Janeann Dill

An artist, filmmaker, and scholar in the critical art history and philosophy of Experimental Animation, Janeann Dill earned her Ph.D. (magna cum laude) from the Europäische Universität für Interdisziplinare Studien (EGS) in Switzerland, and her M.F.A. in Experimental Animation from the California Institute of the Arts, School of Film and Video where Jules Engel was her Mentor. Dill was also awarded a Certificate in Film Direction from the University of California Los Angeles; and her MA and BA in Fine Arts (Painting) from Vanderbilt University.

When living in France as an Artist-In-Resident for the American Center In Paris, Dill was inspired to extend the boundaries of her creative work as an abstract painter into film. She describes her work as “painting in time.”
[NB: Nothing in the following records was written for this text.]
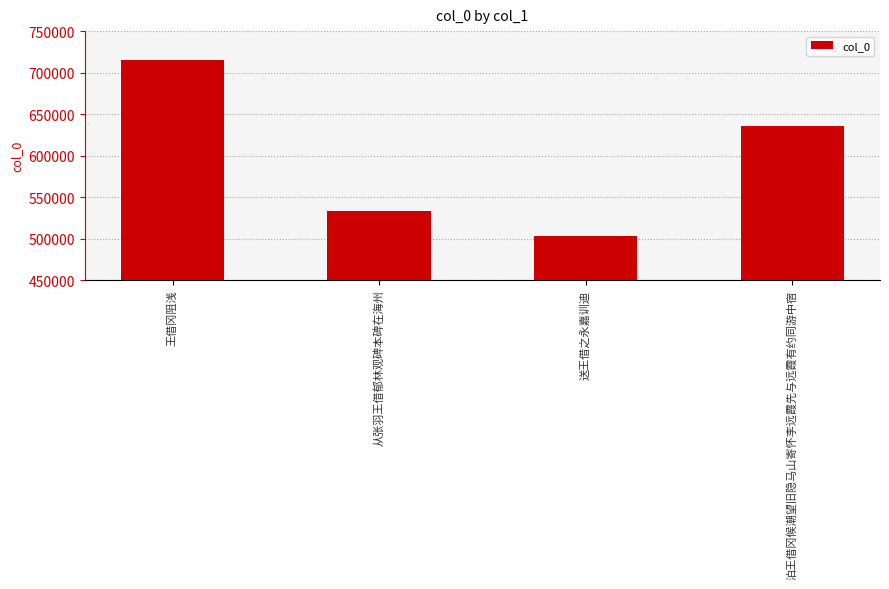

Which category has the highest value across all series?

王借冈阻浅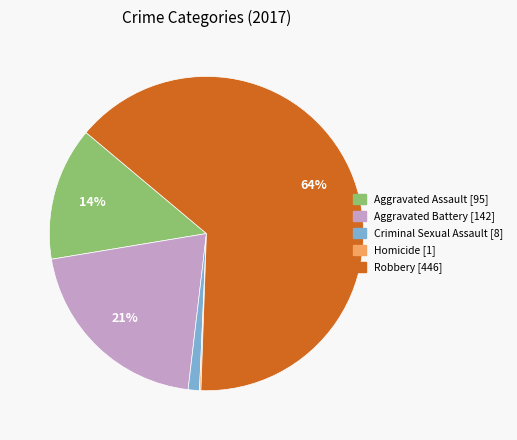

To the nearest percent, what portion does Criminal Sexual Assault represent?

1%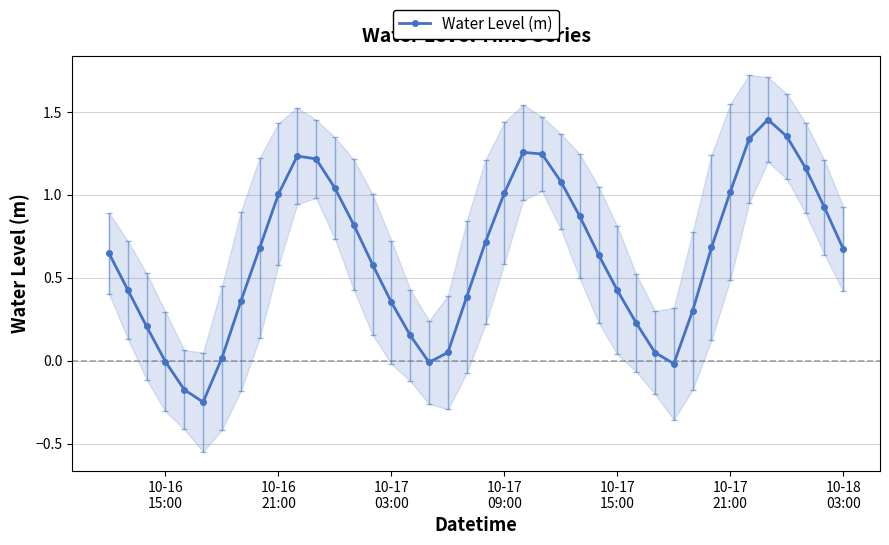

What is the maximum value shown in the chart?

1.5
“I was walking from the Pompidou Center to Les Halles on the plaza of the Fountain des Innocents and had a vision of my paintings moving in time. My artistic research had consistently wrapped itself around the synthesis of dreamlike atmospheres with harsh angular realities. In that moment I realized the imperative to marry the elements of ‘reality’ and ‘illusion’ in my paintings to a time-based art. My interest in provoking narrative through abstraction had expanded into a revelatory experience of a deep and abiding desire to move concepts through the fourth dimension to create a broader spectrum of work. I, literally, saw my paintings move in time and I imagined this was called ‘film’ … or is that called ‘animation’?”
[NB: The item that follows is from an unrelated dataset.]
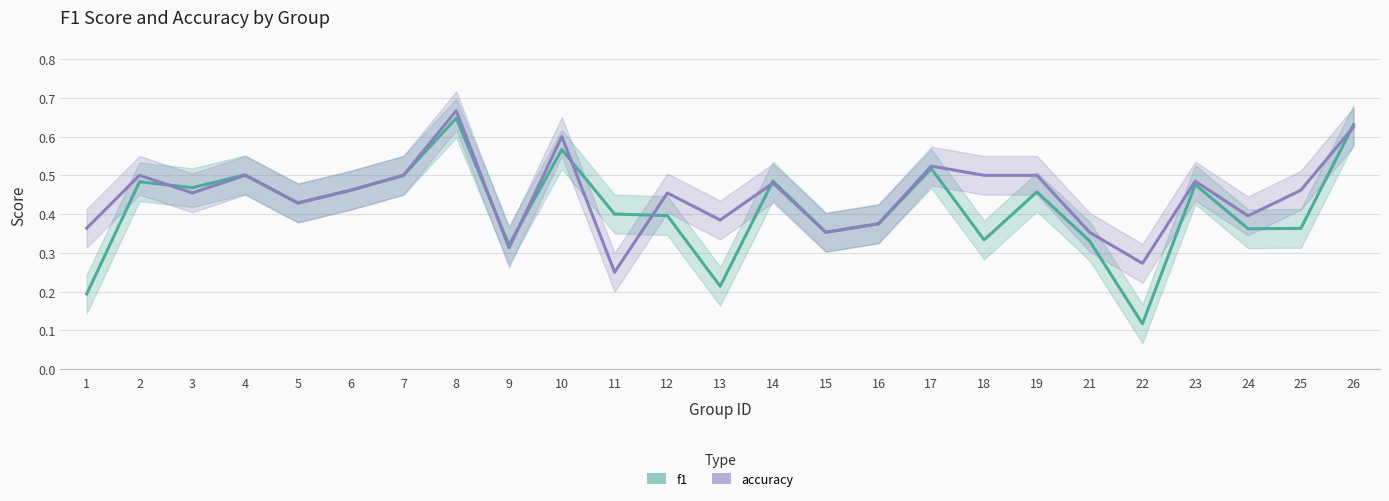

Is this an area chart (filled region under the line)?

No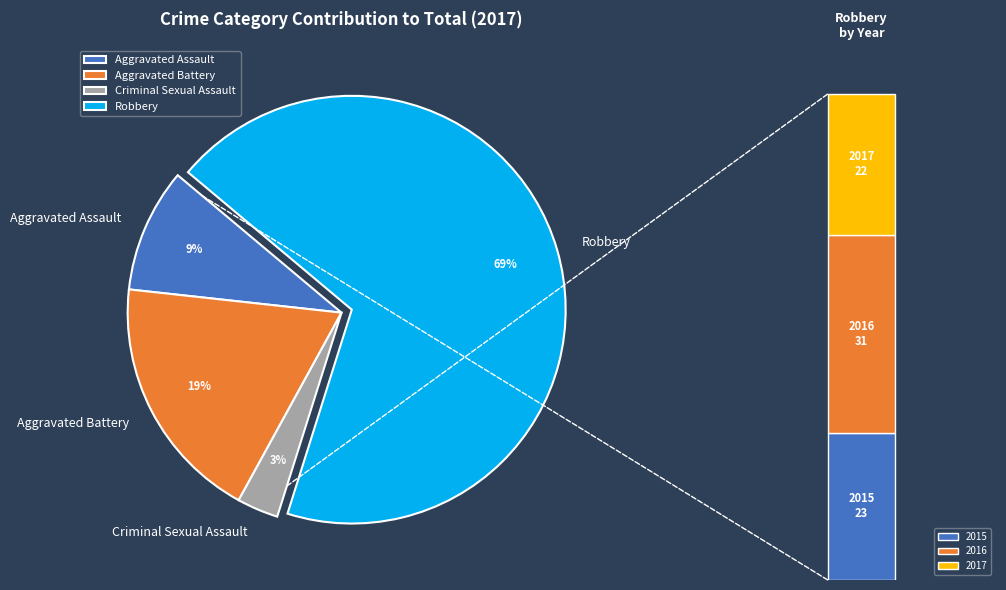

How many segments does this pie chart have?

4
Dill’s oeuvre in experimental animation is realized in a 16mm, black and white experimental film, Paris Is A Woman. This film has screened internationally, been exhibited as a monumental installation in Urban Lightworks projection on a 140′ exterior wall of a city building, and broadcast on the premiere program of scanLINE, PBS. Paris Is A Woman has been screened internationally and across venues of museum exhibitions and film festivals, including the Bass Museum of Art in Miami, curated by Elizabeth Hall; Agnes Scott Art Gallery, curated by Richard Gess, NO AGENDA BUT THEIR OWN; California Institute of the Arts’ SCREAM, curated, New Music; in Switzerland, Italy, France, Japan, New York and Los Angeles film festivals. Paris Is A Woman was also awarded Best Directorial Debut in the Short Film Category and Best Experimental Short Film.

As one of the original team of interviewers of holocaust survivors, Dill was recruited to join the staff of Steven Spielberg’s non-profit, visual history archive, Survivors of the Shoah Foundation, where she was one of twelve founding members of the historical cataloguing department. Professionally, she worked as an Animation Timing Director within the industry during her nine years living in Los Angeles. The daughter of two academics, Dr. Dill has numerous years of experience as a faculty in higher education and international conference presenter of her research in the visual arts.

Dill’s films are widely exhibited in the USA, and internationally in Spain, Italy, United Kingdom, Germany, South Africa, Saudi Arabia, Japan, Croatia, Ivory Coast and Switzerland. She has been awarded grants from the Ahmanson Foundation and the Irvine Foundation, and was one of ten American recipients of an Independent Media Grant awarded by the Annenberg Foundation. In addition to her extended artist residency at the American Center in Paris in painting, Dill received three Artist-In-the-Schools Grants from the National Endowment for the Arts.